Intanto in Italia avviene, con Ossessione, il «battesimo di fuoco» di un regista che sarà uno dei protagonisti indiscussi della scena cinematografica e teatrale del dopoguerra: Luchino Visconti. Il lungometraggio, finanziato in gran parte dallo stesso Visconti, viene girato con una troupe messa in piedi grazie ai contatti che il futuro cineasta intrattiene con gli intellettuali antifascisti della rivista Cinema. Il soggetto del film si ispira al romanzo The Postman Always Rings Twice dell’americano James M. Cain, che Visconti aveva letto pochi anni prima in Francia durante la sua esperienza come aiuto regista di Jean Renoir e racconta la storia di due amanti, un vagabondo ed una barista, che decidono di uccidere il marito di lei pagandone amaramente le conseguenze. Nella sua visione, a tratti estremamente carnale ed animalesca, di un’umanità disperata, Ossessione si pone come una rivoluzione assoluta nella cinematografia italiana dei così detti «telefoni bianchi», ovattata e lontana dalla realtà, e segna l’inizio di un cinema che, come disse il grande regista Francesco Rosi, rappresentava «i problemi dell’uomo», e che si sarebbe poi evoluto nella corrente del Neorealismo.
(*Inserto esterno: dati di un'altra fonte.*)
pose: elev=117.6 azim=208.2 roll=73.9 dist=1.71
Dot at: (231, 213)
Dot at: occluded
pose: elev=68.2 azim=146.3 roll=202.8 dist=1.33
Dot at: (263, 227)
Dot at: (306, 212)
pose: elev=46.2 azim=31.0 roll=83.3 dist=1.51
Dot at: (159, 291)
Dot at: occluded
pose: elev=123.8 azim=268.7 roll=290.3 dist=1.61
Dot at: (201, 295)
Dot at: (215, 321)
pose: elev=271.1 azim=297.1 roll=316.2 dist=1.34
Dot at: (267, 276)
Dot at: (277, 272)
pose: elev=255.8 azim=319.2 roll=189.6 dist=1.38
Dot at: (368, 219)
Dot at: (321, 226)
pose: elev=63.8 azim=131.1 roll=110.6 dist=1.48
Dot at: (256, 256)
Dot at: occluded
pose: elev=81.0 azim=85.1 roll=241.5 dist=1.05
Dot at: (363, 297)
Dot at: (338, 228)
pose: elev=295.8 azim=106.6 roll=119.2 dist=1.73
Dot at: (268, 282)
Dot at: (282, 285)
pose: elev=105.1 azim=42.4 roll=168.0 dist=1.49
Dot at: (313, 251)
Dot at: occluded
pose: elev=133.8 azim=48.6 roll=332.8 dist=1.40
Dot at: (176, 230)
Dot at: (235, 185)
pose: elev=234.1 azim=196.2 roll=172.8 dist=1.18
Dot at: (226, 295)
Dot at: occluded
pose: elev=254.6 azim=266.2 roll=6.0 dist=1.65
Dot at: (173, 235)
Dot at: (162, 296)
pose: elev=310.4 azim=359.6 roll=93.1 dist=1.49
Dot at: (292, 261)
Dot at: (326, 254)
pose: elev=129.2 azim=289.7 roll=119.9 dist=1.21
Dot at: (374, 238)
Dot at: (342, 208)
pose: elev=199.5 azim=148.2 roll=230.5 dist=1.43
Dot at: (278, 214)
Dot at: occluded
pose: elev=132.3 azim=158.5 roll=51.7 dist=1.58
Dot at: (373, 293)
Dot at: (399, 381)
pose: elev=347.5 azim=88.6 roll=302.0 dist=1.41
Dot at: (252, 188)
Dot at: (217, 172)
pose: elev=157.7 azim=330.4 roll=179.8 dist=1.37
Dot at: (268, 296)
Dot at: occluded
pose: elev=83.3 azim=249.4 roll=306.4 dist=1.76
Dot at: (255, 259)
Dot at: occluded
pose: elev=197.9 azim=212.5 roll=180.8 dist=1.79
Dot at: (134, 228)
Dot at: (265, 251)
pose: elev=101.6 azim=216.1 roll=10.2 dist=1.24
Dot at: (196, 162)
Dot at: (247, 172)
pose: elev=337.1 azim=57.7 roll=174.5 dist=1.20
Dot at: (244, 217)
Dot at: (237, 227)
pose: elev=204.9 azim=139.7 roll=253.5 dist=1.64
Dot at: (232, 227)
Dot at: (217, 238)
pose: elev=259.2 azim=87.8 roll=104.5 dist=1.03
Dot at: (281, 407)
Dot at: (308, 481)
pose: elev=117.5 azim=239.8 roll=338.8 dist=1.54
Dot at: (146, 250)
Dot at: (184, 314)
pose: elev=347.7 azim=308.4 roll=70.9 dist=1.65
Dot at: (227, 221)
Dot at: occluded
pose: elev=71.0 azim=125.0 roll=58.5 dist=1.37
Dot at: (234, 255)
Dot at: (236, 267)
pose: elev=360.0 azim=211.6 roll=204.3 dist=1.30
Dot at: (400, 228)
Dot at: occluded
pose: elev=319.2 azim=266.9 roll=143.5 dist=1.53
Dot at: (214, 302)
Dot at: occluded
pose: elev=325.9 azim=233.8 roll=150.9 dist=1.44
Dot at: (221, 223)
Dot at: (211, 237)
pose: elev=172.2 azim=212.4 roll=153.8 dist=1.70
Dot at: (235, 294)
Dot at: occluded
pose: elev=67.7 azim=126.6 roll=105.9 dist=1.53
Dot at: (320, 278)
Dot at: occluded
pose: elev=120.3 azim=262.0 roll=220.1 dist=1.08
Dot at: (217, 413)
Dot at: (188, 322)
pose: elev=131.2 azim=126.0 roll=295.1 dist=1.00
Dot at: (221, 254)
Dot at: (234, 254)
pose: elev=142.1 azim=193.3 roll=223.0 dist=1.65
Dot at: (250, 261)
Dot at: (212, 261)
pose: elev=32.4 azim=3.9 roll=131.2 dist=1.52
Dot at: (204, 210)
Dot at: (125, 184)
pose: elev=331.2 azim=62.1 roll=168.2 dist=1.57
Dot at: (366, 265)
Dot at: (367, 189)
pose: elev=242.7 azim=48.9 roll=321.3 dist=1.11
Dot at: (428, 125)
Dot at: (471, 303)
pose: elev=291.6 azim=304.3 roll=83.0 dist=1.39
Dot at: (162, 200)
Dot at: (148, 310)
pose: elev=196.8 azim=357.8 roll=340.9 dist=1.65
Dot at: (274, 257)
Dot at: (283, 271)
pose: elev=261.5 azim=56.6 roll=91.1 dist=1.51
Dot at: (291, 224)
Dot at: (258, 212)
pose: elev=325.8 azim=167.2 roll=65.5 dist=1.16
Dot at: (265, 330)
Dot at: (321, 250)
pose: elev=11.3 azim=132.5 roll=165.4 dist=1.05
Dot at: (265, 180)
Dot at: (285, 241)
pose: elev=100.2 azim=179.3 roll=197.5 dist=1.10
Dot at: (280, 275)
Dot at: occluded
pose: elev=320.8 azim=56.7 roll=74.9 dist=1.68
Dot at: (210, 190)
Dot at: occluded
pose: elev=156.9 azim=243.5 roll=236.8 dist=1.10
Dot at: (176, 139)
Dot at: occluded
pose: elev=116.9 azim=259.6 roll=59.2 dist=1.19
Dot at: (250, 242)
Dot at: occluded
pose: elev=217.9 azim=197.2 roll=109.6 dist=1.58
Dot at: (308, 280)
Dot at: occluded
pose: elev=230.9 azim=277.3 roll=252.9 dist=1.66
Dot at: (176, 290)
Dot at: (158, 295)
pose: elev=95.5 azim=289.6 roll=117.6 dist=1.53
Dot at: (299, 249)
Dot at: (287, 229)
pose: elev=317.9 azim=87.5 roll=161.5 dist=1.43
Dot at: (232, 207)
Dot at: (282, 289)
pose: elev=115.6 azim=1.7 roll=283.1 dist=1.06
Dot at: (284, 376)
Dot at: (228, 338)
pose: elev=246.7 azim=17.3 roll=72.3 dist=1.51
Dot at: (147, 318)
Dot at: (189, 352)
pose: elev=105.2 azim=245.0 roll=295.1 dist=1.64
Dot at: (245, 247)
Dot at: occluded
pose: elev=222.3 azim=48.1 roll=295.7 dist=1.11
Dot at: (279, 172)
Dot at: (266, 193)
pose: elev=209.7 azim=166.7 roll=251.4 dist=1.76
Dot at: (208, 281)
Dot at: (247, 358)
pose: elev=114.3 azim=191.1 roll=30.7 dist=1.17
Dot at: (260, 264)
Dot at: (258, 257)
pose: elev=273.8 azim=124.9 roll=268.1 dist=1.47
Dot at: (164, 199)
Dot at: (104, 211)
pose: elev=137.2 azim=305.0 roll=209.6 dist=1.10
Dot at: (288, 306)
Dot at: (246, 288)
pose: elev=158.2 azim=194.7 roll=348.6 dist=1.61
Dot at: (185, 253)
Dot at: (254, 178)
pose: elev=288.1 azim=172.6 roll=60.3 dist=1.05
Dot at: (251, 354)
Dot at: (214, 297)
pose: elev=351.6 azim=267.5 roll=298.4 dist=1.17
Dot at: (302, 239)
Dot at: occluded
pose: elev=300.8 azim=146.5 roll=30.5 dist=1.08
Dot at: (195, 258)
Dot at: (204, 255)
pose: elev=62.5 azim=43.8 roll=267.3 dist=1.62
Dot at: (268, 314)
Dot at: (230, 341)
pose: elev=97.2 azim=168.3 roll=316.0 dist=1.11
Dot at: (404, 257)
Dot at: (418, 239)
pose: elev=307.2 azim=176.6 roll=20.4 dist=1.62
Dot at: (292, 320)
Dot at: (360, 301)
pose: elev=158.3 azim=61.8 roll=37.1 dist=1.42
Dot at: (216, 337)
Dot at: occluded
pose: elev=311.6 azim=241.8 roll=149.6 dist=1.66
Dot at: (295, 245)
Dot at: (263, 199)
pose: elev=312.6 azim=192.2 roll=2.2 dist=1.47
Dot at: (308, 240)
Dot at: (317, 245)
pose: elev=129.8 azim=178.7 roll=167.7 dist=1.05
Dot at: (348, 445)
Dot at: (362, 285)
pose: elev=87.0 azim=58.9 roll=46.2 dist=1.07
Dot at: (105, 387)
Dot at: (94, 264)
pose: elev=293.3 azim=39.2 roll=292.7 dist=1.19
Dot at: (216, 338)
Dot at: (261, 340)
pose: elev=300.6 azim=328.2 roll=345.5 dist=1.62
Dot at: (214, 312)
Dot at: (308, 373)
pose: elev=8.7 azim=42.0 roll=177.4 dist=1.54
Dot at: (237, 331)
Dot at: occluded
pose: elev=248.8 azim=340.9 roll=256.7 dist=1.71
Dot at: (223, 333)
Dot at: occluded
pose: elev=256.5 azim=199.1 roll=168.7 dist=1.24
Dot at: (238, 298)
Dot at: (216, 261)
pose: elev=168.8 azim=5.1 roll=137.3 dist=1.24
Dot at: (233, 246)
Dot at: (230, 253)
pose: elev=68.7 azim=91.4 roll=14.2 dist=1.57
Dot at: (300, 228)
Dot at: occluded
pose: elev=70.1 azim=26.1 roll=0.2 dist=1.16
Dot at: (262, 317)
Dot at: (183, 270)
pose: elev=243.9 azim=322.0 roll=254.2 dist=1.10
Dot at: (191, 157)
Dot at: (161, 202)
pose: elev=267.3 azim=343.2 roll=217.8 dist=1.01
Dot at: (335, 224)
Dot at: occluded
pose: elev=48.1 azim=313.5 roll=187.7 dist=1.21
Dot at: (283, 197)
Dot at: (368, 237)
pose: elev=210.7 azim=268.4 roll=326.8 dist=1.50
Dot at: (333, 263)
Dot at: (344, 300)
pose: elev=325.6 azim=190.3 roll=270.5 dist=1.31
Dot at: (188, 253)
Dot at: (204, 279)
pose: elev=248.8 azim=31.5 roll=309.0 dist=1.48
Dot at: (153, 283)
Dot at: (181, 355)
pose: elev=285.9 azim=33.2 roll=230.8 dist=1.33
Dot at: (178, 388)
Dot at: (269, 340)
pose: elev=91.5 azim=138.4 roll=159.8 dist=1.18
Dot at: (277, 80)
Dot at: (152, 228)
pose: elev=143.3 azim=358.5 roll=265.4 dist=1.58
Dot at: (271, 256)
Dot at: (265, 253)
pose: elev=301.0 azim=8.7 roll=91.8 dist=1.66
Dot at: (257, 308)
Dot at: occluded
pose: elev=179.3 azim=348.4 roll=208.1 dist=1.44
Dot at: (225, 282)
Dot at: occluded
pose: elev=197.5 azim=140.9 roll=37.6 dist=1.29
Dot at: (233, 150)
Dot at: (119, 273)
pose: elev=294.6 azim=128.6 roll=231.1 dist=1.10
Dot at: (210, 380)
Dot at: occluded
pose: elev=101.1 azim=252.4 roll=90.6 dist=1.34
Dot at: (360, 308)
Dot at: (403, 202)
In Giappone, invece, l’astro nascente Akira Kurosawa comincia a brillare e, con Sugata Sanshirō (Sanshiro Sugata), inaugura una prolifica carriera che si staglierà nell’arco dei successivi cinquant’anni. La storia è ambientata alla fine dell’Ottocento e si ispira alla vita del celebre campione di judo Saigō Shirō. Molti storici del cinema giapponese definiscono Sugata Sanshirō un film fresco e dinamico per l’industria cinematografica nipponica del periodo, che trova il suo punto di forza in un montaggio ritmato e conciso e «nella capacità kurosawiana di animare la natura», come nella scena del duello finale dove, «in un fremito cosmico di erbe e di nubi spazzate dal vento», trionfa la spiritualità ed il substrato mitopoietico dei suoi poemi filmati.